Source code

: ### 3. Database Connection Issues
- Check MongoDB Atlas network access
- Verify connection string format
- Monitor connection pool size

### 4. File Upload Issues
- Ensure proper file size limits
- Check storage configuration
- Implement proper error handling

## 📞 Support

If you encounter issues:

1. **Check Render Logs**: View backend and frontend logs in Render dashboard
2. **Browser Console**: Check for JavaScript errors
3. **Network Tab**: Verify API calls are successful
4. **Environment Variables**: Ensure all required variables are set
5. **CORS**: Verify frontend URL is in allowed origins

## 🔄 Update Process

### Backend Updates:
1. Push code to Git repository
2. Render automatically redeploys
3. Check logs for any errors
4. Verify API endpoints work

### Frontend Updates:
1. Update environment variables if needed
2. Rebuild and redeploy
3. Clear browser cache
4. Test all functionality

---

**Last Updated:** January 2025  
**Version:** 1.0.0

____

[Work item] Reproduce the items with "Verify" switched to "Confirm" wherever it occurs, leaving everything else unchanged.

[Worked solution]
Source code

: ### 3. Database Connection Issues
- Check MongoDB Atlas network access
- Confirm connection string format
- Monitor connection pool size

### 4. File Upload Issues
- Ensure proper file size limits
- Check storage configuration
- Implement proper error handling

## 📞 Support

If you encounter issues:

1. **Check Render Logs**: View backend and frontend logs in Render dashboard
2. **Browser Console**: Check for JavaScript errors
3. **Network Tab**: Confirm API calls are successful
4. **Environment Variables**: Ensure all required variables are set
5. **CORS**: Confirm frontend URL is in allowed origins

## 🔄 Update Process

### Backend Updates:
1. Push code to Git repository
2. Render automatically redeploys
3. Check logs for any errors
4. Confirm API endpoints work

### Frontend Updates:
1. Update environment variables if needed
2. Rebuild and redeploy
3. Clear browser cache
4. Test all functionality

---

**Last Updated:** January 2025  
**Version:** 1.0.0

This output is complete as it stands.